I would like to give you a brief update before we depart for our expedition to K2. On Monday, we were finally able to send our cargo, which was a lot more than usual, as we do not have any stored gear in China.

When I wrote my last newsletter, it was not certain whether our friends from Kazakhstan would join us, so I am now even more than happy to tell you that they will be part of our expedition. Our team is now complete.

Apart from Tommy Heinrich and Darius Zaluski, Maxut Zumayev and Vassiliy Pivtsov will join us, and Tommy Heinrich’s long-time friend Lawang will support him in carrying his gear.

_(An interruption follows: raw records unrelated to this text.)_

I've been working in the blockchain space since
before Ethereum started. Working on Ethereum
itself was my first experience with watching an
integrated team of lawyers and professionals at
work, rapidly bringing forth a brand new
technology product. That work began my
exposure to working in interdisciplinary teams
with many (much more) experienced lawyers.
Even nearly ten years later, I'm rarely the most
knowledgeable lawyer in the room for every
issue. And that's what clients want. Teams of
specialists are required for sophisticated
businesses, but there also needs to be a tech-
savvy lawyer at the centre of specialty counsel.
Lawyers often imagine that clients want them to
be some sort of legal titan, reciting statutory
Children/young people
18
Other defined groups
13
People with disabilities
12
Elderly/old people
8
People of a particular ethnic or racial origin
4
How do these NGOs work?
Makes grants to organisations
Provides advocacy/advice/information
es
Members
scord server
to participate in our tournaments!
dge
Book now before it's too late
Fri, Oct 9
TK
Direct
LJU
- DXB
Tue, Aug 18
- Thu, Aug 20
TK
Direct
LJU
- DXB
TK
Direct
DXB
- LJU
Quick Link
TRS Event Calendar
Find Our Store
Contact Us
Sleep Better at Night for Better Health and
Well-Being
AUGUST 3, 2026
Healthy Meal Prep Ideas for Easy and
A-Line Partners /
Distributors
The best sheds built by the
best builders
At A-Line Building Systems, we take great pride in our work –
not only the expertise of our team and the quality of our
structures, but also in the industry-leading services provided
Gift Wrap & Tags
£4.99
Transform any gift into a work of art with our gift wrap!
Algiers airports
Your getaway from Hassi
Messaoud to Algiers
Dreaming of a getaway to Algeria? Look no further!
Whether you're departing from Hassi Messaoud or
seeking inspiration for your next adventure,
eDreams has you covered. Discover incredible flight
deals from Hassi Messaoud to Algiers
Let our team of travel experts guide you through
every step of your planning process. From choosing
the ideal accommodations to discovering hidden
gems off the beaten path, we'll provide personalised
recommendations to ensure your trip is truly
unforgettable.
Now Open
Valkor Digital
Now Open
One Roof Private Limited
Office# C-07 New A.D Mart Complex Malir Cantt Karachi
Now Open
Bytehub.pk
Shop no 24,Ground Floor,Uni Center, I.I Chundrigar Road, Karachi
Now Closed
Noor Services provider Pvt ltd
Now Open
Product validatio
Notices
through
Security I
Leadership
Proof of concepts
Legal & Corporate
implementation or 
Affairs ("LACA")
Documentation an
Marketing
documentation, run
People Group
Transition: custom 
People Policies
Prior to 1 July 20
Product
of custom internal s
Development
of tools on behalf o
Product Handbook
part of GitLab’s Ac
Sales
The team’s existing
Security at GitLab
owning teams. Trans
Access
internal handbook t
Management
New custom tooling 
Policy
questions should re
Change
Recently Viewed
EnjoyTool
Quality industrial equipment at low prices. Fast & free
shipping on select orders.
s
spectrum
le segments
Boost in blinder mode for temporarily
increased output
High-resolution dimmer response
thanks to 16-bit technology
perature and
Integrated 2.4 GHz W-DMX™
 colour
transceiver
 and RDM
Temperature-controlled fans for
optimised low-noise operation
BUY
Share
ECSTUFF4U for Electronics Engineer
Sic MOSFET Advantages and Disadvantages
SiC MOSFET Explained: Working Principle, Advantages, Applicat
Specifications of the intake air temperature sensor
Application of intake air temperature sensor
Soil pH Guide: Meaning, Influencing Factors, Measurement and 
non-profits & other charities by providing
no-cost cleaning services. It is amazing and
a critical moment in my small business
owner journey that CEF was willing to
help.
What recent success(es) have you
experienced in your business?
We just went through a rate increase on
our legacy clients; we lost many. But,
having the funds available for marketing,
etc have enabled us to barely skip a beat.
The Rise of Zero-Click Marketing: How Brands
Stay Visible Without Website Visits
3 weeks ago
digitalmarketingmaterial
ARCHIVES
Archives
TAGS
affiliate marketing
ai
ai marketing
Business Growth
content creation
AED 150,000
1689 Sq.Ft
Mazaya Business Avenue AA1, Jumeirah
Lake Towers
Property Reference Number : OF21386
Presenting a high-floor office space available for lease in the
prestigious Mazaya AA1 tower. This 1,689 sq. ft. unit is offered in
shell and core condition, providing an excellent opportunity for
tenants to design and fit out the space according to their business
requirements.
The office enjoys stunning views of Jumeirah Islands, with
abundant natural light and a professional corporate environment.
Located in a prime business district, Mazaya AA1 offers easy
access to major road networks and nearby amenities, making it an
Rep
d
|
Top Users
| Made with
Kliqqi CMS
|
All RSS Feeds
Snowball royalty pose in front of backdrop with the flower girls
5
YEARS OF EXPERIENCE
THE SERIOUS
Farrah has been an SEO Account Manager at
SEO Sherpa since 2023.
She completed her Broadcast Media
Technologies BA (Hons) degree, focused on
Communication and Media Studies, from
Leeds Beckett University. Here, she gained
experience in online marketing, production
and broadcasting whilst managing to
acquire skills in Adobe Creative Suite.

On 15 June, we fly to Bishkek via Moscow. From there we will embark on a two-day bus journey to Kashgar, where we will buy all our provisions for our seven-week expedition at the Sunday market. We will then take a jeep for three days to Ilik from where we will start our approach march to K2 base camp. I am very excited about the camels, which will transport our luggage to K2 base camp, which lies at an altitude of 3,900m. If I find the time and opportunity, I will be in touch again from Kashgar.

After thirteen consecutive years spending the spring in the Himalaya, I really enjoyed being in Europe this year. However, I can’t wait to embark on another journey and I am very excited about what is awaiting us this time.

I am sending you warm regards and I will be in touch again as soon as I can.